Istanbul, Turkey – The world’s attention turned to Brazil and the financial markets as things returned to normal here in Turkey. I spent the last two days in this ancient city, and there were very few signs (even in Gezi Park and Taksim Square) that anything was amiss. Clusters of police officers found shelter from the sun in Taksim, but there was no evidence that they were spoiling for a fight. The occasional “standing man” (or standing person, as we saw a few women as well) could be seen scattered around the city. Otherwise, little is visible.
But that doesn’t mean that nothing is happening. It took me nearly a week to figure it out, but I’m reasonably confident about the basic narrative: a small group of activists objected to the planned construction of an Ottoman-style barracks at Gezi Park, a small patch of trees near Taksim Square. Trees are a useful thing in a city where the summer days are hot, something that I now appreciate first hand. And Gezi is a bigger than I expected. It looks like a nice place to relax or picnic.

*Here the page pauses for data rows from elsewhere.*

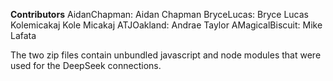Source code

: **Contributors**
AidanChapman: Aidan Chapman
BryceLucas: Bryce Lucas
Kolemicakaj Kole Micakaj
ATJOakland: Andrae Taylor
AMagicalBiscuit: Mike Lafata

The two zip files contain unbundled javascript and node modules that were used for the DeepSeek connections.
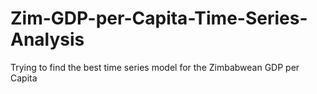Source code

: # Zim-GDP-per-Capita-Time-Series-Analysis
Trying to find the best time series model for the Zimbabwean GDP per Capita
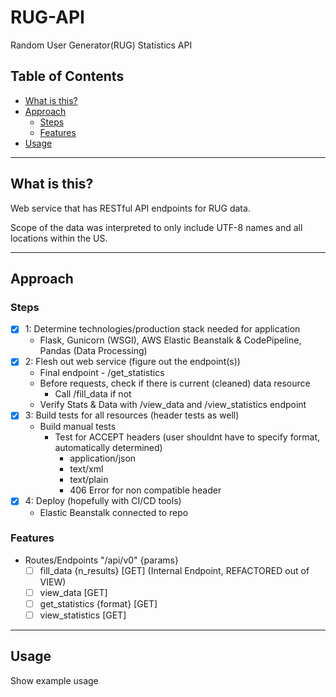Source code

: # RUG-API
Random User Generator(RUG) Statistics API

## Table of Contents

- [What is this?](#what-is-this?)
- [Approach](#approach)
  - [Steps](#Steps)
  - [Features](#features)
- [Usage](#usage)

---

## What is this?

Web service that has RESTful API endpoints for RUG data.

Scope of the data was interpreted to only include UTF-8 names and all locations within the US.

---

## Approach

### Steps

- [X] 1: Determine technologies/production stack needed for application
  - Flask, Gunicorn (WSGI), AWS Elastic Beanstalk & CodePipeline, Pandas (Data Processing)
- [X] 2: Flesh out web service (figure out the endpoint(s))
  - Final endpoint - /get_statistics
  - Before requests, check if there is current (cleaned) data resource
    - Call /fill_data if not
  - Verify Stats & Data with /view_data and /view_statistics endpoint
- [X] 3: Build tests for all resources (header tests as well)
  - Build manual tests
    - Test for ACCEPT headers (user shouldnt have to specify format, automatically determined)
      - application/json
      - text/xml
      - text/plain
      - 406 Error for non compatible header
- [X] 4: Deploy (hopefully with CI/CD tools)
  - Elastic Beanstalk connected to repo


### Features

- Routes/Endpoints "/api/v0" {params}
  - [ ] fill_data {n_results} [GET] (Internal Endpoint, REFACTORED out of VIEW)
  - [ ] view_data [GET]
  - [ ] get_statistics {format} [GET]
  - [ ] view_statistics [GET]

---

## Usage

Show example usage
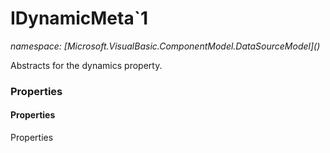 ﻿# IDynamicMeta`1
_namespace: [Microsoft.VisualBasic.ComponentModel.DataSourceModel](<a href="#" onClick="load('/docs/Microsoft.VisualBasic.ComponentModel.DataSourceModel/index.md')"></a>)_

Abstracts for the dynamics property.




### Properties

#### Properties
Properties
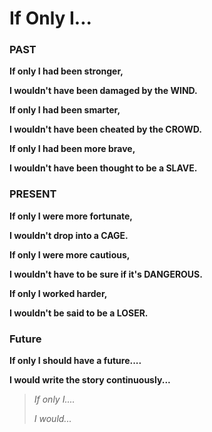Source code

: # If Only I...


### PAST

**If only I had been stronger,**

**I wouldn't have been damaged by the WIND.**

**If only I had been smarter,**

**I wouldn't have been cheated by the CROWD.**

**If only I had been more brave,**

**I wouldn't have been thought to be a SLAVE.**

### PRESENT

**If only I were more fortunate,**

**I wouldn't drop into a CAGE.**

**If only I were more cautious,**

**I wouldn't have to be sure if it's DANGEROUS.**

**If only I worked harder,**

**I wouldn't be said to be a LOSER.**

### Future

**If only I should have a future....**

**I would write the story continuously...**


> *If only I....*
>
>*I would...*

When police disrupted a peaceful protest with what many saw as excessive force, others rallied to the protesters’ cause, assembling in nearby Taksim. But within a short time, other opposition groups seized upon the protest to push their pet projects, most of which revolved around Prime Minister Recep Tayyip Erdogan his ruling Justice and Development Party (AKP). When a few of those late-arrivals (and I have not heard anyone suggest that the original protesters were among this group) resorted to violence, burning cars and vandalizing businesses, they lost support of some who might otherwise have been sympathetic to their cause. This is not to excuse the excessive police response, but the message I heard repeatedly was that the perception of a break down of civil order simply could not be tolerated. This is not an idle concern in a country with a history of military coups supplanting civilian authority.
On the other hand, fears of a return to military rule—a Kemalist revival, as it were—seem overdone. A few look back fondly at that earlier period, albeit through rose-colored glasses, but most of the protesters and their supporters are looking forward, not backward. AKP supporters are a little too quick to invoke the Kemalism bogeyman, the one thing that united classical liberals and religious people behind the AKP in the first place. The AKP also likes to blame foreigners, including the foreign press, for throwing gas on the fire. Some allege that foreigners must have started it. By dismissing the liberals’ legitimate concerns about the state of Turkey’s democracy, Erdogan risks losing them completely.